In order to uncover identities of Facebook users all that is needed, Mr. Deshpande explained, is to create an email account on any service, fill its address book with email addresses of intended targets and then upload those contacts into Facebook. Identities of users with matching email addresses will then be revealed. Mr. Deshpande points out that millions of email addresses are available for purchase on the dark web. A more complicated enhancement of this technique to influence a specific voter or lawmaker involves guessing “thousands of possible permutations of the victim’s email address.”
Schumpeter quotes a popular meme: “if data are the new oil, then Facebook’s Cambridge Analytica fiasco is the equivalent of Deepwater Horizon.” It then follows that artificial intelligence (AI) is the internal combustion engine of the technological revolution. User data is the fuel of the big technology companies. Without oil, we'd be better off with a horse; without data, human cognition beats a computer. Facebook, with its 2 billion users worldwide is the Standard Oil of data today. When asked by Senator Lindsey Graham (R-S.C.) who his biggest competitor is, Mark Zuckerberg said, “I think the categories of -- did you want just one? I'm not sure I can give one, but can I give a bunch?”
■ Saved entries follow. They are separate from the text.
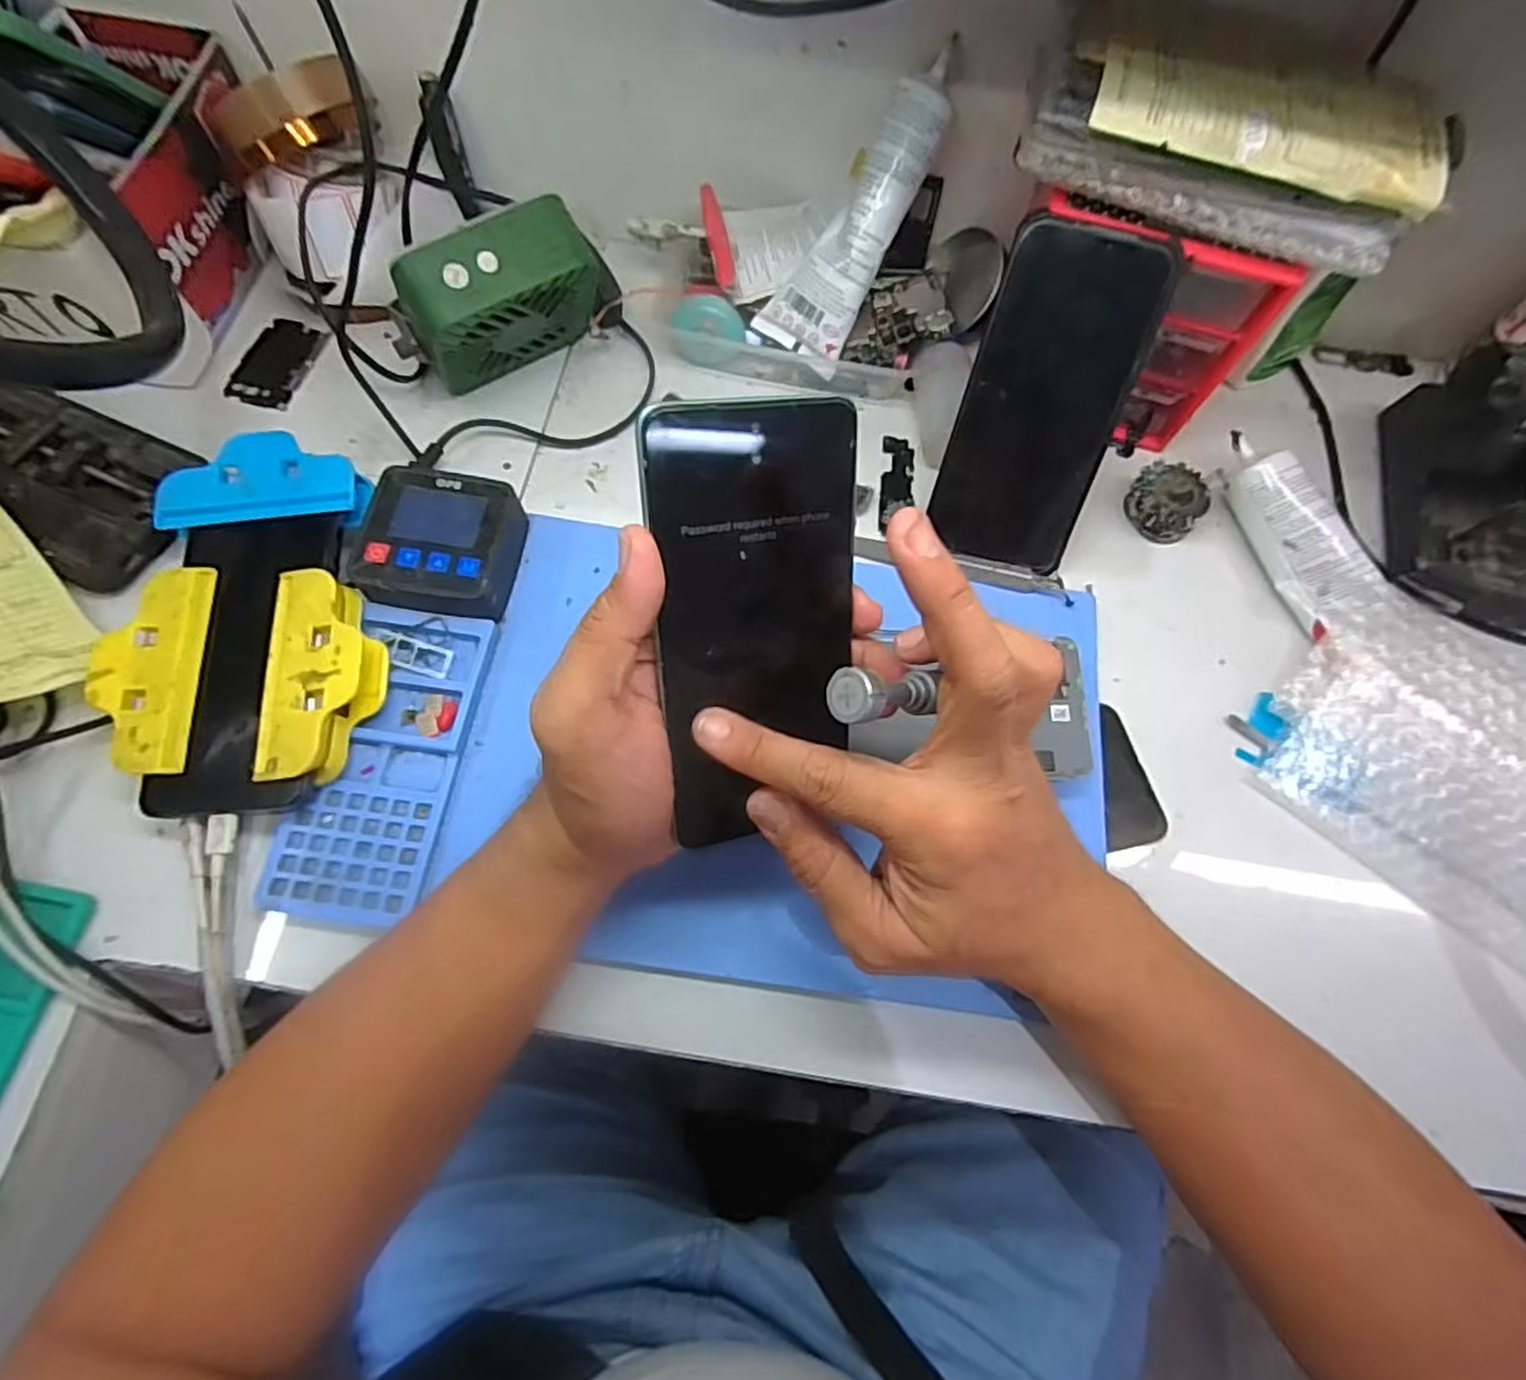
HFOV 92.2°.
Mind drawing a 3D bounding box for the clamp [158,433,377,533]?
[{"bbox_3d":[-0.250,-0.101,0.380,0.102,0.035,0.051,-1,69,-2],"label":"clamp"}]

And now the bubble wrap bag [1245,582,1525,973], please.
[{"bbox_3d":[0.358,0.043,0.365,0.186,0.032,0.141,35,72,11],"label":"bubble wrap bag"}]

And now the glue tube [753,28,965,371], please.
[{"bbox_3d":[0.056,-0.263,0.407,0.047,0.155,0.026,42,29,13],"label":"glue tube"}]

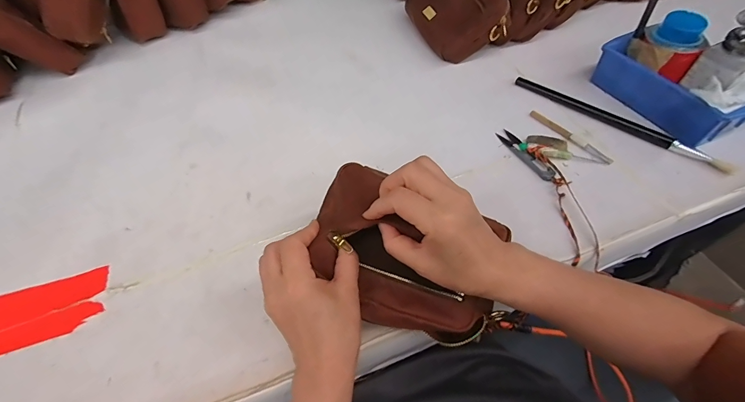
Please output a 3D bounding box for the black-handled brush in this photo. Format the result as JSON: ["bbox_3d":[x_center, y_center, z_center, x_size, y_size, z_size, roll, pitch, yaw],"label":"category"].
[{"bbox_3d":[0.344,-0.118,0.517,0.296,0.008,0.017,34,62,24],"label":"black-handled brush"}]

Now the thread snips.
[{"bbox_3d":[0.208,-0.066,0.490,0.022,0.011,0.101,-17,55,-9],"label":"thread snips"}]

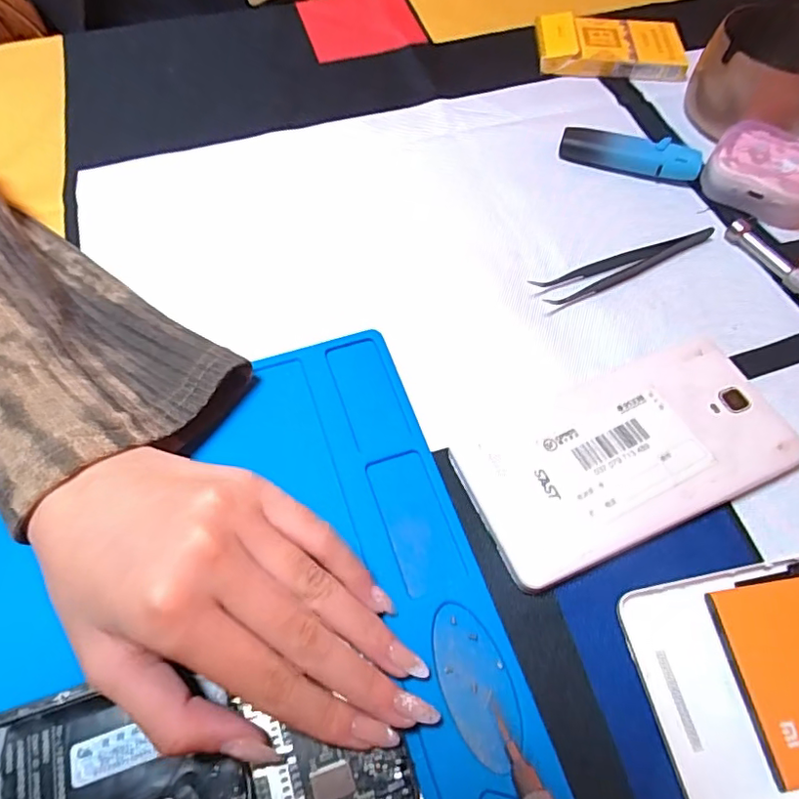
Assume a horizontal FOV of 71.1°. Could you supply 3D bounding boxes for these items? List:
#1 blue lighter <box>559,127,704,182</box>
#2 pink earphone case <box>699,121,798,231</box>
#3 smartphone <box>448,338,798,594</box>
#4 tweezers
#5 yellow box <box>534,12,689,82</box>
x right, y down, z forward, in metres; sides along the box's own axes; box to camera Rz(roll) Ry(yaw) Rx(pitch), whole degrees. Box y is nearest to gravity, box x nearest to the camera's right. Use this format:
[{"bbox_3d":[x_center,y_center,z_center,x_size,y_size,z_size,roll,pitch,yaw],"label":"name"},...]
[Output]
[{"bbox_3d":[0.141,-0.151,0.342,0.082,0.017,0.020,15,61,8],"label":"blue lighter"},{"bbox_3d":[0.216,-0.131,0.325,0.066,0.026,0.048,35,66,18],"label":"pink earphone case"},{"bbox_3d":[0.097,0.023,0.243,0.139,0.009,0.073,-21,62,-11],"label":"smartphone"},{"bbox_3d":[0.125,-0.071,0.303,0.110,0.009,0.017,-19,62,-10],"label":"tweezers"},{"bbox_3d":[0.151,-0.253,0.399,0.104,0.020,0.056,5,61,3],"label":"yellow box"}]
To Senator Graham’s question about regulation of Facebook, “You think the Europeans had it right?” Mr. Zuckerberg responded, “I think they get things right.” Senator Graham was referring to the European Union General Data Protection Regulations (GDPR) which come into effect on May 25th. Under GDPR, fines for mishandling personal information can be set as high as 4% of global revenue. That means a further misstep by Facebook could cost it upwards of $1.6 billion.
Artificial intelligence technology and its benefits are available to those companies that can now afford it. Amazon makes significant use of AI and now controls 40% of American online commerce. Because of its success and profitability, Amazon can afford more AI and stands to continue to increase its market share. The largest firms that have the resources to invest in AI stand to attract more customers by offering lower prices and putting smaller competitors out of business. Those same firms have access to the most customer data to fuel their artificial intelligence engines.
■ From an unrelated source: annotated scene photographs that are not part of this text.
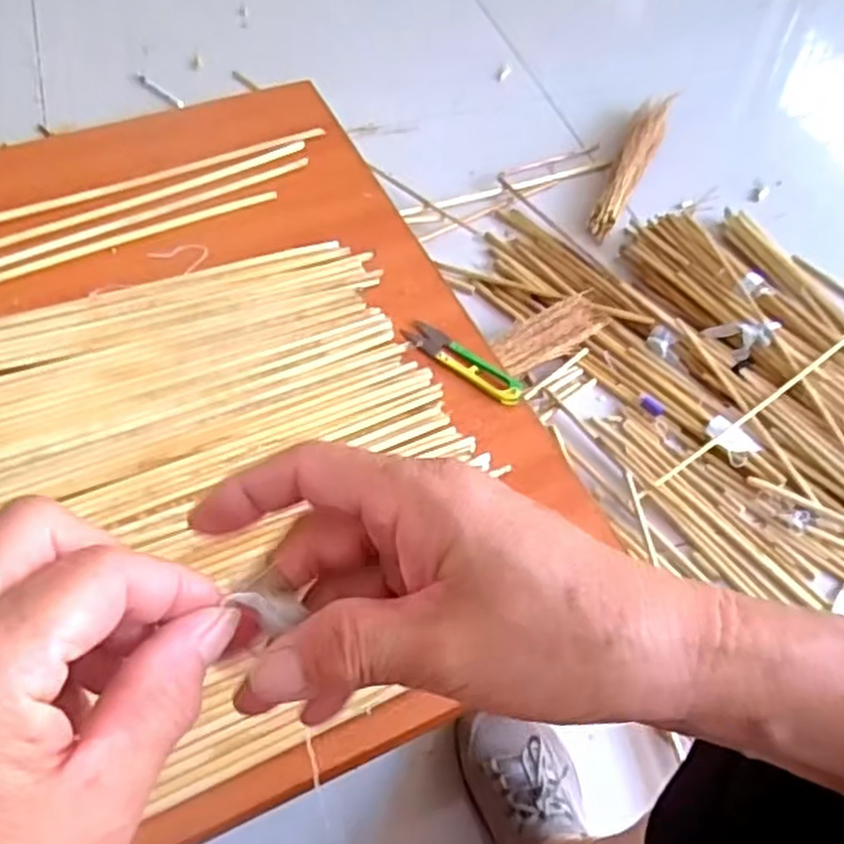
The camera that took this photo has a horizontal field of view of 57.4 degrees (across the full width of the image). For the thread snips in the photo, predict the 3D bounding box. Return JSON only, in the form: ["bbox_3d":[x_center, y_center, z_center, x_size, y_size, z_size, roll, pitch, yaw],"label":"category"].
[{"bbox_3d":[0.035,-0.053,0.658,0.117,0.005,0.031,37,61,21],"label":"thread snips"}]

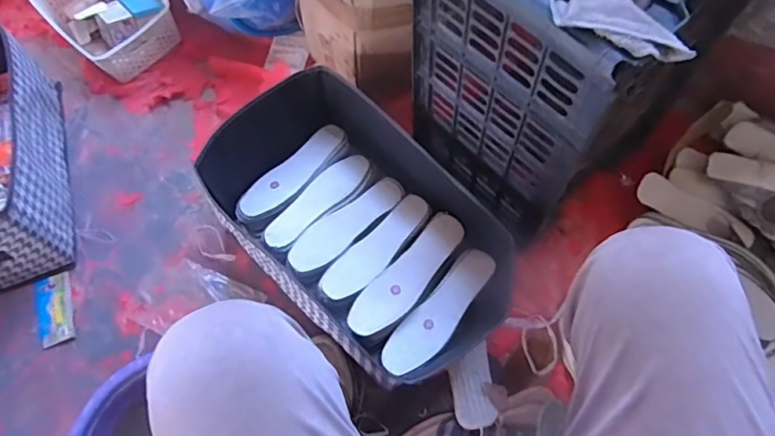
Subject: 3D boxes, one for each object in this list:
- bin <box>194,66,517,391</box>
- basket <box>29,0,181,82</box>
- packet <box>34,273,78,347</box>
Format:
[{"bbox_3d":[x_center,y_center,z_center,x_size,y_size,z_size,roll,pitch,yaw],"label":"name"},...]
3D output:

With blockchain technology, smaller companies and individuals who wish to use AI for decision-making may soon be able to. The Senno Network was designed to address the major barriers to data gathering, and scaling in sentiment analysis. Sentiment analysis is widely applied to understand customer's perception of a company, brand or product through data gathered from social media, reviews, and online surveys for applications that range from building successful marketing campaigns to customer service to financial decisions and company restructuring. Senno is the first sentiment analysis platform built on a decentralized ledger. Using the NEO platform, Senno will provide an open application programming interface (API) and software development kit (SDK) for sophisticated business intelligence analytics. The Senno digital coin (SENNO) is in pre-sale until the end of April. SENNO will be used to reward hardware contributors and software developers, as well as commission affiliates that send referrals. Senno will enable both companies and individuals to receive real-time indications of public opinion and changes in sentiment.
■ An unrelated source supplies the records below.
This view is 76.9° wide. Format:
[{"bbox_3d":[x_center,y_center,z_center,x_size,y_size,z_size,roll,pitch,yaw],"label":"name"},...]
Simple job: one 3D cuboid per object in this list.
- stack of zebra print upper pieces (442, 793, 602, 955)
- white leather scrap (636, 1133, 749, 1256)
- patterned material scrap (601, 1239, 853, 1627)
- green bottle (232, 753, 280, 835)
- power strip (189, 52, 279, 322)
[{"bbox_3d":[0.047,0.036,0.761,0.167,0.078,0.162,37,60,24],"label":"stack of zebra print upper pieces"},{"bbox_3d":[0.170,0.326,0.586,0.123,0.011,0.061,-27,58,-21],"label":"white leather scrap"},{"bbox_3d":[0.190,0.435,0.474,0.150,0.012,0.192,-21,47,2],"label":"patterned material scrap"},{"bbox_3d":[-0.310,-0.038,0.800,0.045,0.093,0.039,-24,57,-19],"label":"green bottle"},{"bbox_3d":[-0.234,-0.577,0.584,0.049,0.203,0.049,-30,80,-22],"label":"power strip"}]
Access to information today is facing a similar need for balance between the benefits of immediate access to essential information and the potential for abuse of that access by hackers, profiteers, and other digital invaders. The use of blockchain and distributed ledger technology to allow individual users and smaller companies access to a commodity they would not otherwise be able to afford resembles the structure of rural water, electrical and telecommunication cooperatives. As part of the New Deal, the US government made loans to rural communities and established the Rural Electrification Administration (REA) in order to regulate those utilities. Each cooperative customer is also an owner of the cooperative utility, has control over how revenues are used and is entitled to distributed dividends. Electrical cooperatives were established in areas where private and investor-owned utilities would not expand because those areas were seen as potentially unprofitable.
Each new technological advancement, along with its benefits, brings with it new challenges for government regulation and legislation, corporate customer and employee relations and to the rights of individual users of the technology. Water, sewer, electric and telecommunication utilities came under government regulation as their services were recognized as necessities. The trend toward monopolization of personal data may require adaptations, accommodations and regulation, as have other technological advancements. If data becomes recognized as a commodity like water, oil or electricity, then regulation by the FTC, SEC, CFTC or some new government agency may in the offing. Europe is leading the way with the GDPR, which goes into effect in May and the U. S. may follow. If corporate titans like Mark Zuckerberg of Facebook agree with Tim Cook of Apple that “privacy is a human right,” then individuals may have not only a right to control the use of their own data, but they may also have a right to access the stream of data that is available to large corporations. For now, it is up to the individual user to be aware and beware of the potential problems, pitfalls, and price of accessing desired information online and sharing their own in order to do so.